Planned Comparisons in Factorial ANOVA

Planned Comparisons Following Factorial ANOVA

Following up a main effect in a factorial ANOVA is similar to following up a one-way ANOVA.
If the independent variable has only two levels, a planned comparison is unnecessary.
- With only two levels, significance indicates one level differs from the other. Examining the means reveals the direction of the effect.
Main effect comparisons can be pairwise or complex.

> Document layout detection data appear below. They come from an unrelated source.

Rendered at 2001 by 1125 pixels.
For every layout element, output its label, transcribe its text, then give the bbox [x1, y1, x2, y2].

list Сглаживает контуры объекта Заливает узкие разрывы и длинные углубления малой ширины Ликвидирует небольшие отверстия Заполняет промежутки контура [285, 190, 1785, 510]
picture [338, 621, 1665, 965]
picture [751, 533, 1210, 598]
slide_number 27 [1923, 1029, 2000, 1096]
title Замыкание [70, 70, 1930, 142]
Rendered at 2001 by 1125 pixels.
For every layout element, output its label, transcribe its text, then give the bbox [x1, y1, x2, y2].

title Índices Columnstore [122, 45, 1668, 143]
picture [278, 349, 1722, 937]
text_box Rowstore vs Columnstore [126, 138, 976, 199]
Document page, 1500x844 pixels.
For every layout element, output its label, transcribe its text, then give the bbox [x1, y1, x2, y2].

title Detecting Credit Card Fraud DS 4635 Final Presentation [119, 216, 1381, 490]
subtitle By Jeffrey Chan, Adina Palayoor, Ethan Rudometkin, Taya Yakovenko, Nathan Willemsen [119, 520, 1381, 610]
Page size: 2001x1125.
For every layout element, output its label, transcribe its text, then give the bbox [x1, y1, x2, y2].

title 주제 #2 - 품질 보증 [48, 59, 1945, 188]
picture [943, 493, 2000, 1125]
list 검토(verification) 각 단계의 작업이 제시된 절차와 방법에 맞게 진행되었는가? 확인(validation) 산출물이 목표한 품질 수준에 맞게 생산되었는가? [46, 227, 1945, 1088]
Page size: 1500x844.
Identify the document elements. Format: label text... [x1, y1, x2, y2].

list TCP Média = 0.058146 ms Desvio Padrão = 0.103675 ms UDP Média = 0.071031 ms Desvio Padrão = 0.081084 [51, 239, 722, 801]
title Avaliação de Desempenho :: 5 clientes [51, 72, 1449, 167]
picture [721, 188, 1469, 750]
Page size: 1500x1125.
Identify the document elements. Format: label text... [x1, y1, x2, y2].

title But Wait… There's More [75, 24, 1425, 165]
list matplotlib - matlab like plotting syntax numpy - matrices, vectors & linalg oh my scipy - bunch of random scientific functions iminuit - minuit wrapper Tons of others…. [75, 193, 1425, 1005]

Compute S_c (the difference between two means).
Calculate the sums of squares for the comparison: SS{comparison} = \frac{Sc^2 * n}{2}, where n is the number of people sampled that comprise the means being compared.
The sums of squares for a pairwise comparison equals its mean squares because it's a single degree of freedom comparison.
Calculate the F ratio: F = \frac{MS{comparison}}{MS{error}}. MS{error} is the error term from the omnibus test, sometimes labeled as Ms or M/S_{error}.
If the calculated F exceeds the critical F, the difference between the pair is statistically significant.

Define coefficients to compare clusters of means.
Compute S_c using coefficients and means included in the analysis.
Use S_c to compute the sums of squares for the comparison, incorporating the number of people associated with each mean.
Even with combinations of means, this remains a single degree of freedom comparison, so the sums of squares equals the mean squares.

Analyzing interactions is more complex than main effects; a clear plan is essential.
The goal is to fully explain the interaction in an interpretable manner.
Planned comparisons should be determined in advance, but adjustments may be needed based on the data. If the plan is altered, it's important to adjust for running multiple comparisons.

A simple effect is the effect of one variable at a specific level of another variable.
- Example: The effectiveness of a taste manipulation (bitter vs. sweet water) specifically for conservatives.
Approach: Conduct a one-way ANOVA within one level of the factorial design.
Compute sums of squares for the simple effect comparison using the formula for between-groups ANOVA sums of squares: SS{simple \, effect} = \sum ni * (Mi - M{grand})^2, where ni is the sample size for each condition, Mi is the condition mean, and M_{grand} is the grand mean.
Compute mean squares. Unlike pairwise comparisons, degrees of freedom can be greater than one, so SS may not equal MS.
- Example: Comparing three taste conditions (sweet, sour, bitter) within conservatives would have 3 - 1 = 2 degrees of freedom.
Calculate the F ratio: F = \frac{MS{A{comp \, at \, level \, J}}}{MS{error}}, where A is one of the variables and J is a specific level of that variable, and MS{error} is the omnibus error term.

Pairwise comparisons within a subset of conditions in the design.
Compute S_c (simple difference between means).
Calculate sums of squares for the comparison using S_c. Since it's a single degree of freedom comparison, MS = SS.
Calculate the F ratio: F = \frac{MS{comparison}}{MS{error}}.

Planned comparisons within a level of the research design where groups of means are compared.
Compute S_c using contrast weights to define which groups to compare.
Calculate the sums of squares, incorporating sample size and contrast weights.
This will be a single degree of freedom comparison.
The F ratio is calculated as: F = \frac{MS{comparison}}{MS{error}}.

Report a measure of effect size, typically eta squared (\eta^2) for between-subjects designs.
\eta^2 = \frac{SS{effect}}{SS{total}}, where SS{effect} is the sums of squares for the specific effect (pairwise, complex, or simple), and SS{total} is the corrected total sums of squares from the SPSS output (excluding the intercept term sums of squares).